Two years ago I was floundering as an online marketer for my sketch comedy group Extra Medium. Every time I posted our library of short films to a site, a new, more hip alternative arose.
I posted to Vimeo, Veoh, Dailymotion, Break, Funnyordie, MySpace, Google Video, Prelinger Archives and even made a little money from Revver‘s click-through ad system which awarded content providers per redirect.
Then YouTube rose from the muck the apparent victor, was bought by Google and cracked down on copyright violations. I had posted a digital video short which featured a snippet of a popular artist’s song and YouTube deleted my account. The hours of tagging, uploading and writing descriptions were void. Instead of blocking one video or asking me to verify my right or to remove the video myself, YouTube lost my 40 videos with thousands of hits. And I haven’t been back since.
I was trying desperately to compete with Portland’s self-proclaimed “best” sketch comedy ensemble The 3rd Floor. They host the region’s best sketch comedy festival, have the best performance space, a long legacy, the most accomplished cast of trained, working actors, great press and great buzz. But not much online video. Web searches for sketch video were much more likely to bring up Olde English, Lonely Island or locals Cinema Queso. I thought I could flood cyberspace with one of the most sought-after commodities, funny video, and come out on top somehow. It turned out to be an awful marketing strategy. It essentially left a paper trail of dirty jokes and pixelated web-dross to my personal online identity. How am I going to explain that to a potential employer? If I’d spent just as much time blogging that Extra Medium were the best sketch comedy collective in Portland, I could have spun that into some real press and buzz. No wonder The 3rd Floor stole my girlfriend.
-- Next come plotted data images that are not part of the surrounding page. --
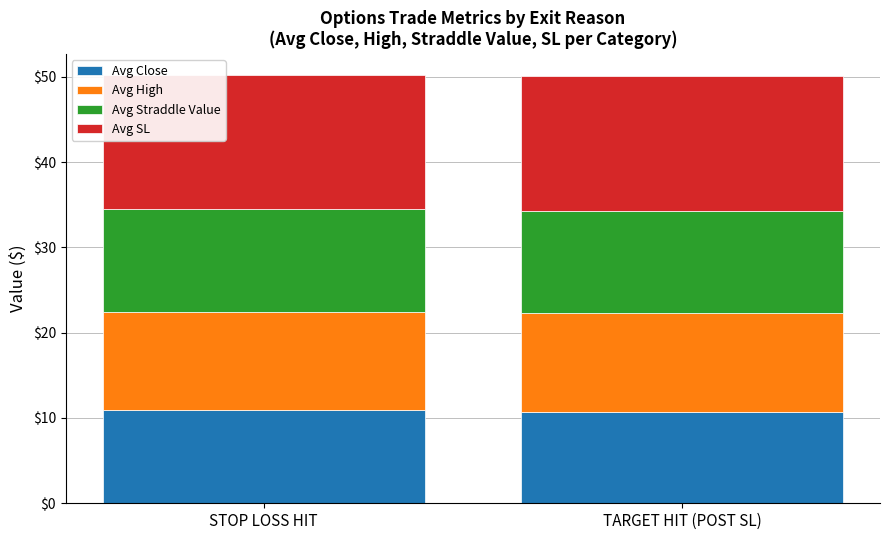

What is the difference between the Avg Close values at TARGET HIT (POST SL) and STOP LOSS HIT?

0.3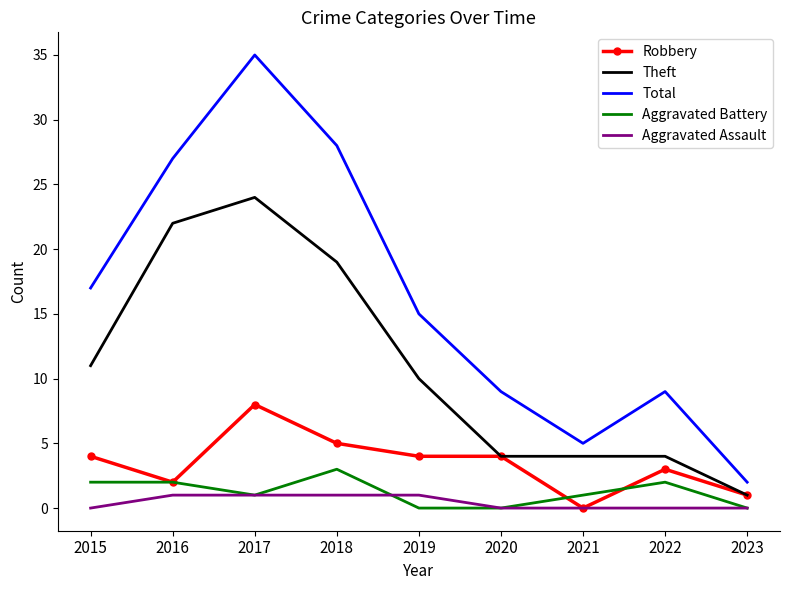

Reading left to right, list all the values displayed in this chart.

Robbery: 2015=4	2016=2	2017=8	2018=5	2019=4	2020=4	2021=0	2022=3	2023=1
Theft: 2015=11	2016=22	2017=24	2018=19	2019=10	2020=4	2021=4	2022=4	2023=1
Total: 2015=17	2016=27	2017=35	2018=28	2019=15	2020=9	2021=5	2022=9	2023=2
Aggravated Battery: 2015=2	2016=2	2017=1	2018=3	2019=0	2020=0	2021=1	2022=2	2023=0
Aggravated Assault: 2015=0	2016=1	2017=1	2018=1	2019=1	2020=0	2021=0	2022=0	2023=0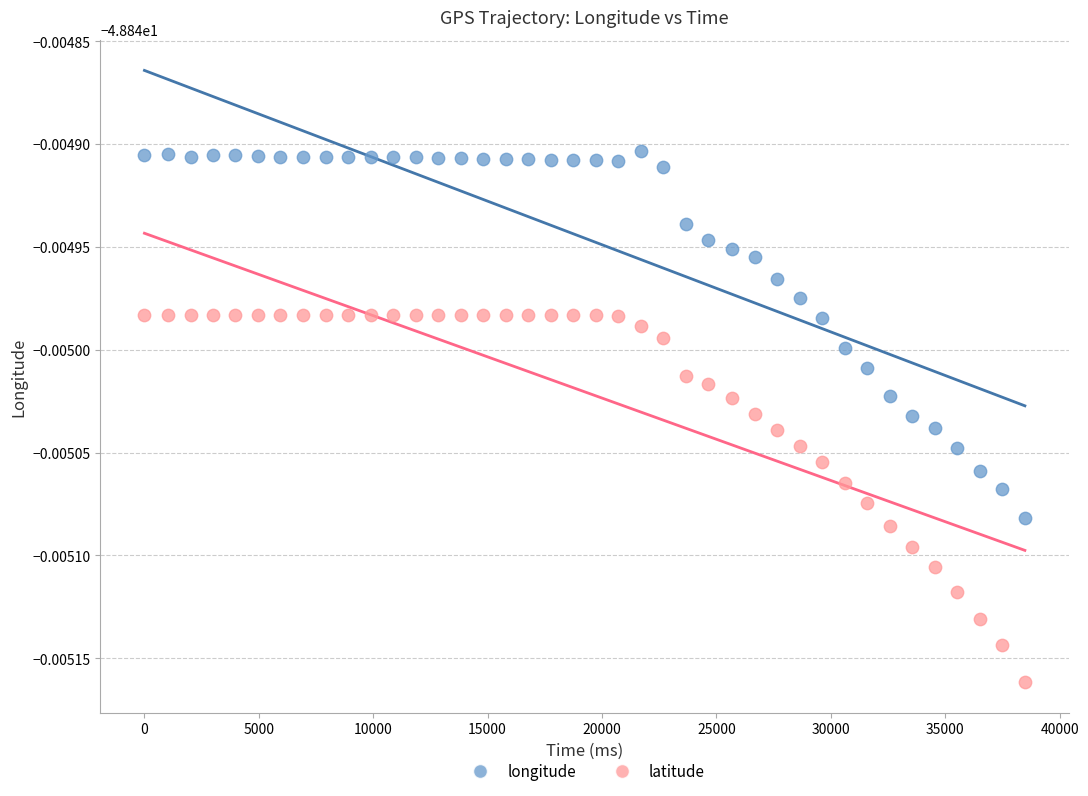

Which series reaches the maximum Y coordinate?

longitude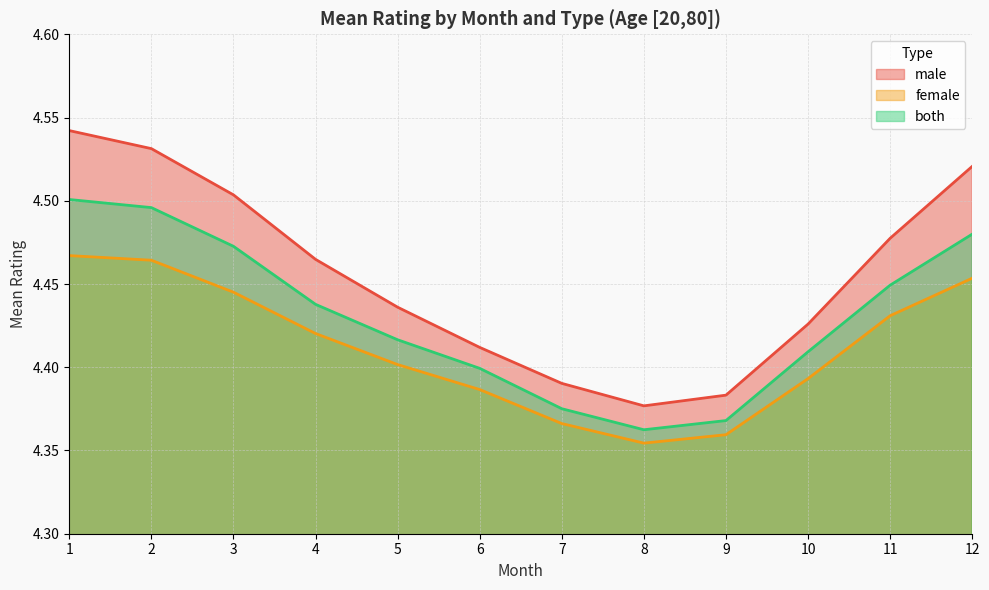

Does the chart have visible grid lines?

Yes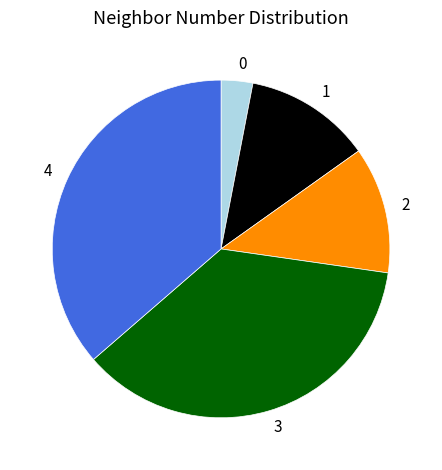

True or false: 1 accounts for 12% of the total.

True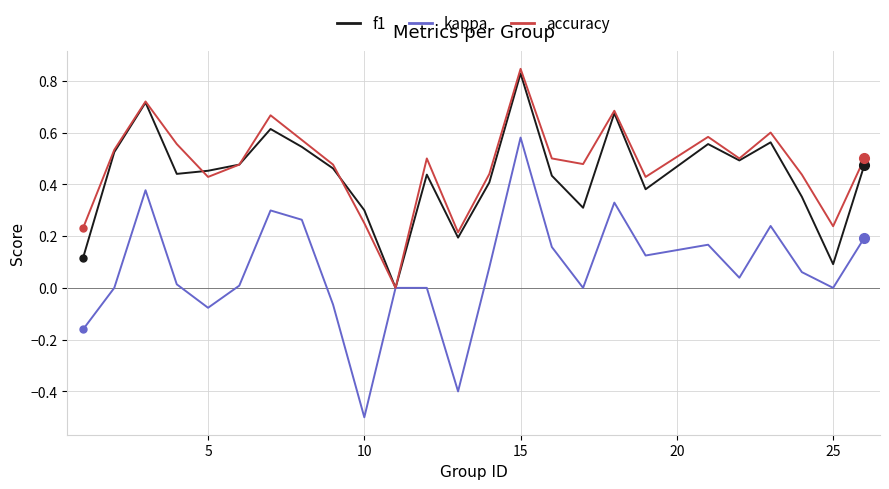

True or false: accuracy and f1 intersect in this chart.

True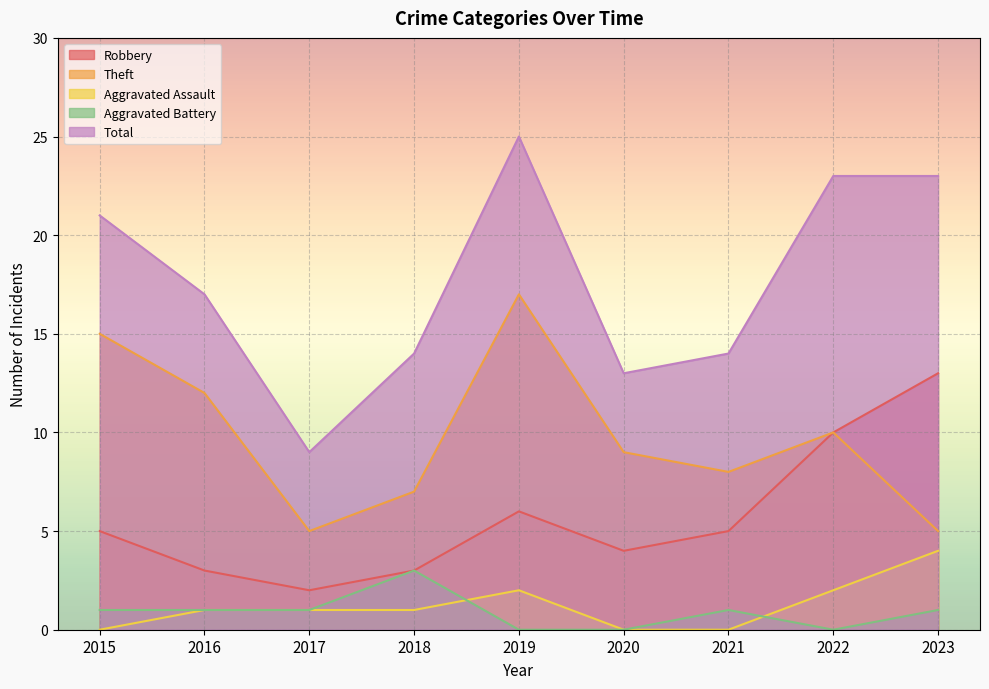

Count the Aggravated Assault values in the range 0 to 2.

8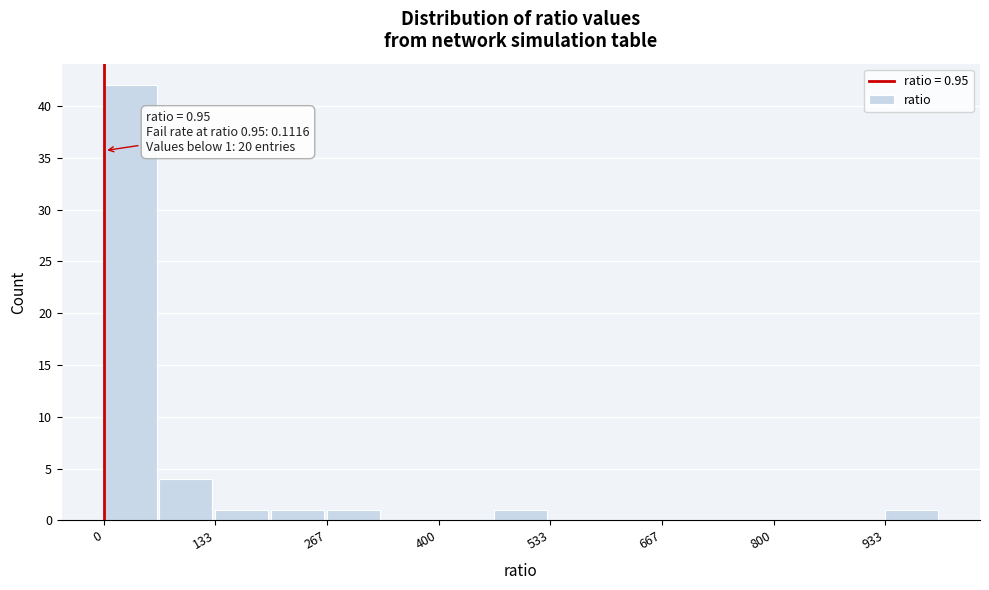

Read against the x-axis, roughly where is the centre of the tallest bar?

40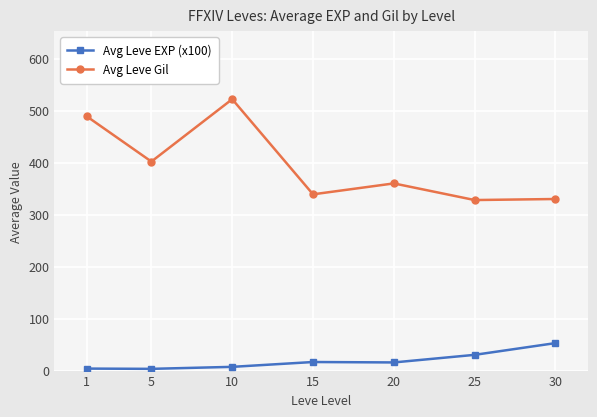

At which category is the sum across all series the highest?

10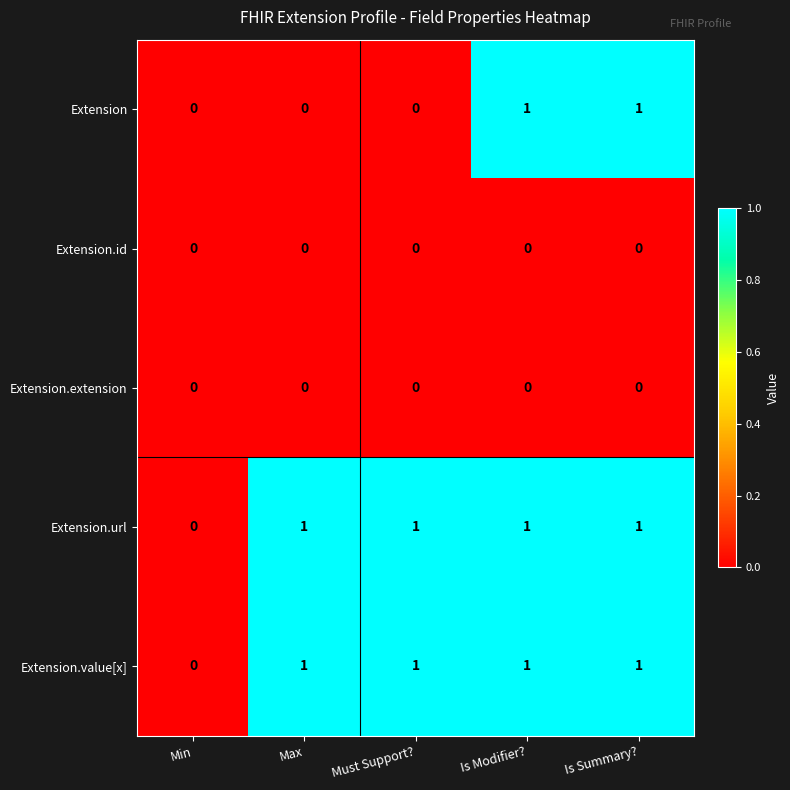

At which label is Extension.value[x] closest to 0?

Min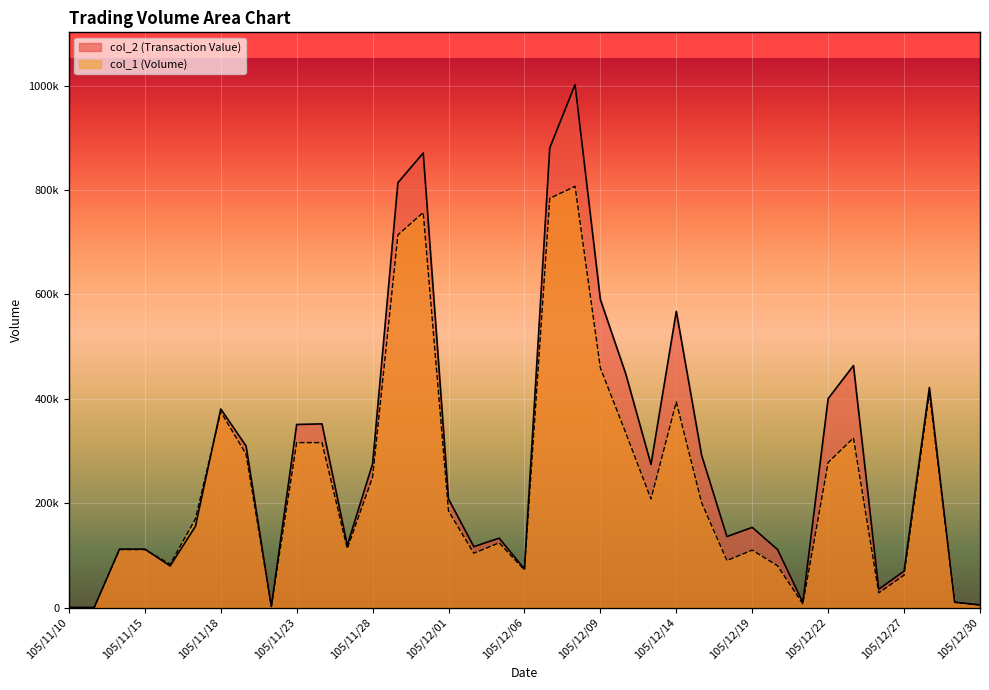

Between which two adjacent categories do col_2 and col_1 first intersect?

105/11/15 and 105/11/16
Too much information means all the while people are collecting more feeds, news, updates and e-letters, the more they ignore, scan and bounce. But legitimate sources of information get qualified hits. Their real estate get the right eyeballs. I liken my video proliferation campaign to flyering telephone poles. It’s throwing fistfulls of pea gravel, hoping you hit something significant. In the meantime, you’ve made a gritty mess and annoyed unintentional targets. What always drove traffic to our sketch show was word-of-mouth, friends-of-friends and being recommended as pick-of-the-week in local weeklies.